Esquecem-se de que, apesar da proximidade ideológica entre os dois partidos que apoiavam o XIX Governo Constitucional, a postura pragmática criou situações de pré-rutura – por exemplo, nas questões da TSU, da sobretaxa em sede de IRS e das pensões. E o mês de julho de 2013 ofereceu ao país o cenário da irrevogabilidade revogável, a ponto de o Presidente da República, em desespero de causa, ter proposto um acordo entre os três partidos ditos do arco da governabilidade e apelado à formação de um governo de salvação nacional, prometendo bizarramente para daí a um ano a dissolução da Assembleia da República e a marcação de eleições legislativas.

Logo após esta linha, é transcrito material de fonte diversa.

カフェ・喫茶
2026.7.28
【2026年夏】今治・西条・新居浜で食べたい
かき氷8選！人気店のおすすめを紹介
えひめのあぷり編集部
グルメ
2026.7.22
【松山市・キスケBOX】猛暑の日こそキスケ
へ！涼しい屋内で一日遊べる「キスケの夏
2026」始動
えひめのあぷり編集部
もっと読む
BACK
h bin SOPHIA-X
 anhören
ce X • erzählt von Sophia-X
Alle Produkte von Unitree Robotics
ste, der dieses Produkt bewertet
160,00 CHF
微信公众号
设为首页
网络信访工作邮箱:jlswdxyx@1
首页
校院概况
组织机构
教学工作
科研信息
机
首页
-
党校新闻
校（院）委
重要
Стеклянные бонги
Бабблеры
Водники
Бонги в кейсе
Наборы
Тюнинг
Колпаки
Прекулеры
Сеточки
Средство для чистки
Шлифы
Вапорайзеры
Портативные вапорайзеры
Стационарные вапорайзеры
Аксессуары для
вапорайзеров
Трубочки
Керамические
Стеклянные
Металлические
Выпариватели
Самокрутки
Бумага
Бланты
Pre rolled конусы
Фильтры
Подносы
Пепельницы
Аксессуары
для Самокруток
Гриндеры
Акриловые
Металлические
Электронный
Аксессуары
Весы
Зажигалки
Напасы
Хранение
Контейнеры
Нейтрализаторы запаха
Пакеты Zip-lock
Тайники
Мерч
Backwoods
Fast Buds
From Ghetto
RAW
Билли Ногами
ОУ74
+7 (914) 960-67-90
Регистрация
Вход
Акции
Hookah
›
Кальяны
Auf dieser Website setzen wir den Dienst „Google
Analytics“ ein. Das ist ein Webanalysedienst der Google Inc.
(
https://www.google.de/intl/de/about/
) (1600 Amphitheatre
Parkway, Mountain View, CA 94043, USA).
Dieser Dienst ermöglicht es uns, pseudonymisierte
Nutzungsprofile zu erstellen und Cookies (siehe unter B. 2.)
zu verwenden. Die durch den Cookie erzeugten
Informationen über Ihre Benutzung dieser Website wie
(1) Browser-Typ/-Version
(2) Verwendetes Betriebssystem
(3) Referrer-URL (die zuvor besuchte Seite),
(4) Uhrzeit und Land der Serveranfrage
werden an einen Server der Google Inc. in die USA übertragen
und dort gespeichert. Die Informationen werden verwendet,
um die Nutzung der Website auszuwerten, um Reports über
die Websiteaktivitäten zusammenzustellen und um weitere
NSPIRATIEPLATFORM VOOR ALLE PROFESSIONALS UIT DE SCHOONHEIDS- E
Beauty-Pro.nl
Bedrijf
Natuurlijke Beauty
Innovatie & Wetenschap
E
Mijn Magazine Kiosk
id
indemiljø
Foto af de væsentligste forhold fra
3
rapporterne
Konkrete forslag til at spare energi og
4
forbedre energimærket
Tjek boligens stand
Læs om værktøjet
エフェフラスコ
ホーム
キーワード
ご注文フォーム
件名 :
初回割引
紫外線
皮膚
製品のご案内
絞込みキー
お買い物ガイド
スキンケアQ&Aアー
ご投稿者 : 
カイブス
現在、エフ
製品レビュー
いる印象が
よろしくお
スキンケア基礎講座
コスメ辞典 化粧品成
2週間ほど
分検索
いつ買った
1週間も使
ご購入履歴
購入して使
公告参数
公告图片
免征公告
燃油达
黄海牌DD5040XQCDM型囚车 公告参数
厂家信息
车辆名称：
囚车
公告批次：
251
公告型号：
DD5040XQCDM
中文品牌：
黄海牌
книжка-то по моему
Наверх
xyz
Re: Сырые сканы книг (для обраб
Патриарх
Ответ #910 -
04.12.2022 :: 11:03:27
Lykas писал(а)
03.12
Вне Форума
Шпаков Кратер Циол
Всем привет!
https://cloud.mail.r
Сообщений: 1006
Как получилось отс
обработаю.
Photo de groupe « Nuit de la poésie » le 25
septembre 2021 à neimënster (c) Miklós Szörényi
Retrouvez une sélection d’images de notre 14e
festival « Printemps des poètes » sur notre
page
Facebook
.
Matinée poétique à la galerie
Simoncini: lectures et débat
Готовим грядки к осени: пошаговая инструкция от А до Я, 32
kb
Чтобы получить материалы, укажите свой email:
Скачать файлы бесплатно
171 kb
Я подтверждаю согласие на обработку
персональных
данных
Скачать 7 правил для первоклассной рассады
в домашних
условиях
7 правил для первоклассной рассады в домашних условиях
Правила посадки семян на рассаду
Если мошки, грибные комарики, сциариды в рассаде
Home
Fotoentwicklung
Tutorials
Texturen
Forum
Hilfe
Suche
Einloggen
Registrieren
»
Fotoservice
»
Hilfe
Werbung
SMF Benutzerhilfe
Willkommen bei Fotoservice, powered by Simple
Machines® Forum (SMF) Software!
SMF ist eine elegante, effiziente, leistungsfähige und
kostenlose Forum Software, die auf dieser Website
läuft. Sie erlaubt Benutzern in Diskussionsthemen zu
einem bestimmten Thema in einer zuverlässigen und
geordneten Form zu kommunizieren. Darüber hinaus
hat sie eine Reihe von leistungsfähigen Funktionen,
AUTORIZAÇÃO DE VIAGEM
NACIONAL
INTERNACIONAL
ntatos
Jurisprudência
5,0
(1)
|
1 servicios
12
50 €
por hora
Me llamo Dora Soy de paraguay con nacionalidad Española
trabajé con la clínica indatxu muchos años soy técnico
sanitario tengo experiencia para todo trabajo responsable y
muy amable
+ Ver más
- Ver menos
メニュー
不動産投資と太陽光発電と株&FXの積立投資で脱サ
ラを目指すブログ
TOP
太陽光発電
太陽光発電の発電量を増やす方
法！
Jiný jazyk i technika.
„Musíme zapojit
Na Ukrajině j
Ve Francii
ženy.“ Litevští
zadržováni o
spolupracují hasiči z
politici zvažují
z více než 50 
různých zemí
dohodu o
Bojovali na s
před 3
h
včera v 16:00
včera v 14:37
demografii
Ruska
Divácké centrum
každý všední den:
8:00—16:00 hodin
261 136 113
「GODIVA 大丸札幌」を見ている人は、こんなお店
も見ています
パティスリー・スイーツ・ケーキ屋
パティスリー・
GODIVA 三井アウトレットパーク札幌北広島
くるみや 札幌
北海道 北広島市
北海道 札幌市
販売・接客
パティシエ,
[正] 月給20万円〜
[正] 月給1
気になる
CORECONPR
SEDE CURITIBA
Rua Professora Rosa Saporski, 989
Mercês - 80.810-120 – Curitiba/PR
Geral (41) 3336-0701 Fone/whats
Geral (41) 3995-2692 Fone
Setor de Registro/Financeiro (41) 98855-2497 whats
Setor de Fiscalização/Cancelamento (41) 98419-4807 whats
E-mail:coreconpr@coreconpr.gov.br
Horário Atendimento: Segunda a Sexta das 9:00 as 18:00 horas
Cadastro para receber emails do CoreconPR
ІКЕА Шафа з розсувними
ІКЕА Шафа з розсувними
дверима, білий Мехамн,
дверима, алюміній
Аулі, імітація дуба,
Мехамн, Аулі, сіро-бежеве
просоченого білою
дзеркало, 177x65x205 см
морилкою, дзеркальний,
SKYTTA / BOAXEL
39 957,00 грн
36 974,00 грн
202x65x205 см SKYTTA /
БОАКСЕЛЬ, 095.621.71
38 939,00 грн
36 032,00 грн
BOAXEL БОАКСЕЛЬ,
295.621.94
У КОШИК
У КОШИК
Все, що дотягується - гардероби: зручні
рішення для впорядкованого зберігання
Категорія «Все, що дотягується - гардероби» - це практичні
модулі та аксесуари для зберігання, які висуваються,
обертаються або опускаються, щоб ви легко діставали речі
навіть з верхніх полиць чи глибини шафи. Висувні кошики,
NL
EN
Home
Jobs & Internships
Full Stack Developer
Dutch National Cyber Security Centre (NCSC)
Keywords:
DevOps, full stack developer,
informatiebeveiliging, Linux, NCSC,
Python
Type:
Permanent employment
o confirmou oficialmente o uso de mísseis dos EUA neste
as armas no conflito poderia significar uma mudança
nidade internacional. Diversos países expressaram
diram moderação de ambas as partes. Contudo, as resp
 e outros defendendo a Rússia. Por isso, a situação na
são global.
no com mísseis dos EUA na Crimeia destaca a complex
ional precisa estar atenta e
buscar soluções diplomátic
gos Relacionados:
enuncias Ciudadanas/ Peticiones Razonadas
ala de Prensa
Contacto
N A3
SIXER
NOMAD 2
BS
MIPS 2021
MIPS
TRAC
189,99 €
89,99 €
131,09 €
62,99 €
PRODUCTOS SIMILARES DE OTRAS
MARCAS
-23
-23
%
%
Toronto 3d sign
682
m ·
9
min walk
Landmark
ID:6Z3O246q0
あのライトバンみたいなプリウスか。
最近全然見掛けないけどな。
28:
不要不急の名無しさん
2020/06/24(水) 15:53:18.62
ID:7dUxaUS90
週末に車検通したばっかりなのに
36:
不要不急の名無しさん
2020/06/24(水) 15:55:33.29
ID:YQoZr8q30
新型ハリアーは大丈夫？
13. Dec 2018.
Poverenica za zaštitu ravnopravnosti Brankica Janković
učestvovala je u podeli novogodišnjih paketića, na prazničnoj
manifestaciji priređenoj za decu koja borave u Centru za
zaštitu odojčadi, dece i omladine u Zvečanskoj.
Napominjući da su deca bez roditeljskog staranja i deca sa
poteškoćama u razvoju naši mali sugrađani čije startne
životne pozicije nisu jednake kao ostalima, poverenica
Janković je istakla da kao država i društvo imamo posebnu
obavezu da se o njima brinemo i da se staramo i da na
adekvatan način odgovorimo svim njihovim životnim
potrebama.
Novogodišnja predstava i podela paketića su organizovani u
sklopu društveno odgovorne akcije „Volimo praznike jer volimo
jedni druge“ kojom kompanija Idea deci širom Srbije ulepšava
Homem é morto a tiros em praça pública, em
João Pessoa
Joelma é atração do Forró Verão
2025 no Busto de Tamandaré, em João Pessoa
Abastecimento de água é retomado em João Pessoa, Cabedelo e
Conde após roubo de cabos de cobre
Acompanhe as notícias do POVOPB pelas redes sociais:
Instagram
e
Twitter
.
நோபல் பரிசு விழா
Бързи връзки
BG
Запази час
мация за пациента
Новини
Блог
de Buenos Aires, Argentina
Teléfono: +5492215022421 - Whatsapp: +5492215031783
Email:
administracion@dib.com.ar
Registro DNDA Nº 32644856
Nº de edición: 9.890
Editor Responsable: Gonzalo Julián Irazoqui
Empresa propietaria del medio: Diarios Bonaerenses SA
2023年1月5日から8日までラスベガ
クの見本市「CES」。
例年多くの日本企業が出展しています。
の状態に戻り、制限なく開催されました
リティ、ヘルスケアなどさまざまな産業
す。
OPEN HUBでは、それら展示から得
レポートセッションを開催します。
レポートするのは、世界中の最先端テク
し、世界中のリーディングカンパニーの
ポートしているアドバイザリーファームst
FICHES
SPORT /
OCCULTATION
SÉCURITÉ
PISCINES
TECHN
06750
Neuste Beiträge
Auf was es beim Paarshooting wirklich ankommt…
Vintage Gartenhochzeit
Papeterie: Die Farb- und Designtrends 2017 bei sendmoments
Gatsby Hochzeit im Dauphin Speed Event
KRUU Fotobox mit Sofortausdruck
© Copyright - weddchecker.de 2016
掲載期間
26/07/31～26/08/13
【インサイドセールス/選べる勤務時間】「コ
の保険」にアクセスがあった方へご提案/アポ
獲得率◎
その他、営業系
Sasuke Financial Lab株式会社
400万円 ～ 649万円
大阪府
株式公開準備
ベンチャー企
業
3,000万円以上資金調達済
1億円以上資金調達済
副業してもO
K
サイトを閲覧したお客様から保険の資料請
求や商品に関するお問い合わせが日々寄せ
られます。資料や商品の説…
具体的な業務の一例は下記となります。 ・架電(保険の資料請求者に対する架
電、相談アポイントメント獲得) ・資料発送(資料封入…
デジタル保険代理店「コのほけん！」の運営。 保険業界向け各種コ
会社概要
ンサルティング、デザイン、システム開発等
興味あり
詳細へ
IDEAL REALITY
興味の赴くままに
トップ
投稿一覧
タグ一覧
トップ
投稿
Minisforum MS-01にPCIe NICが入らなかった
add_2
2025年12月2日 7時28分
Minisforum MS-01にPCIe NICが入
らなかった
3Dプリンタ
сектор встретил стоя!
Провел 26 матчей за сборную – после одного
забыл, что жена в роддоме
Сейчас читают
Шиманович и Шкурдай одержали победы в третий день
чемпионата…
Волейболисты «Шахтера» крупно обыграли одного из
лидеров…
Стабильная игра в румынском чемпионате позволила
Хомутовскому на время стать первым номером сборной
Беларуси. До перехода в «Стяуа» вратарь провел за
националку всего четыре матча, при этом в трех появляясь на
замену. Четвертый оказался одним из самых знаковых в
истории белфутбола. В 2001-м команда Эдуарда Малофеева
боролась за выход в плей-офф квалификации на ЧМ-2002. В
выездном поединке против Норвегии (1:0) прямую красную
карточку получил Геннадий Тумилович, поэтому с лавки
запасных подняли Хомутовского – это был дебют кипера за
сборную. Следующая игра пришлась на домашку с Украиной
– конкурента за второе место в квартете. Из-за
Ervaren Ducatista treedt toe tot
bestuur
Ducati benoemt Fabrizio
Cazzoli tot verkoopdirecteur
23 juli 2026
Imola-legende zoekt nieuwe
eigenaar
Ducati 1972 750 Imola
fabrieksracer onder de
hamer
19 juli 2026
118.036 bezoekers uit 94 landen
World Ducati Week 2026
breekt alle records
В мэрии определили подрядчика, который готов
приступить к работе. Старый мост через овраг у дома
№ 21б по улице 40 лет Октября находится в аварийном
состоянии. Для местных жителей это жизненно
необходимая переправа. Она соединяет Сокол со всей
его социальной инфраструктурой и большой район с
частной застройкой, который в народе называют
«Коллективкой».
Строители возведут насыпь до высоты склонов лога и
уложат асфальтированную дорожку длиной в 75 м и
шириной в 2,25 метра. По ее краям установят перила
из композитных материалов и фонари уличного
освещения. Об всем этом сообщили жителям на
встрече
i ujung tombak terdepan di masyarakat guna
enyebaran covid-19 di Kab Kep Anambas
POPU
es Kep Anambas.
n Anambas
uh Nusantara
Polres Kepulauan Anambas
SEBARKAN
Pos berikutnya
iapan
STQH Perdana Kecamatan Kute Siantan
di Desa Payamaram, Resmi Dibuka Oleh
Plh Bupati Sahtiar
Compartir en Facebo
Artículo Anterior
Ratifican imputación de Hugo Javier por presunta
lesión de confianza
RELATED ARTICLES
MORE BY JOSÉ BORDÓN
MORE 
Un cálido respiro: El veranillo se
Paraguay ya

Por isso, o XXI Governo Constitucional pode cair no decurso da legislatura, mas não por insuficiência de acordo ou por via das divergências. Cairá se o Primeiro-Ministro se cansar da governação, se as negociações o esgotarem, se as pressões do exterior forem demasiadas, se os comparsas de coligação não tiverem a paciência de equilibrar as suas linhas prioritárias com as exigências pontuais do país e/ou da União Europeia ou se o futuro Presidente da República se colocar na necessidade ou no capricho de lhe fazer essa maldade – e não pela questão de princípio de não gostarem da NATO, da Zona EURO e outras coisas mais.
Não esqueço que o PCP que teve larga influência em cinco (ao todo foram seis) governos provisórios não exigiu a rutura com a NATO nem hostilizou na prática qualquer acordo internacional.
Enfim, a continuidade ou não do XXI Governo Constitucional depende apenas de as partes tomarem ou não juízo. E o país merece ser governado e precisa de ser governado.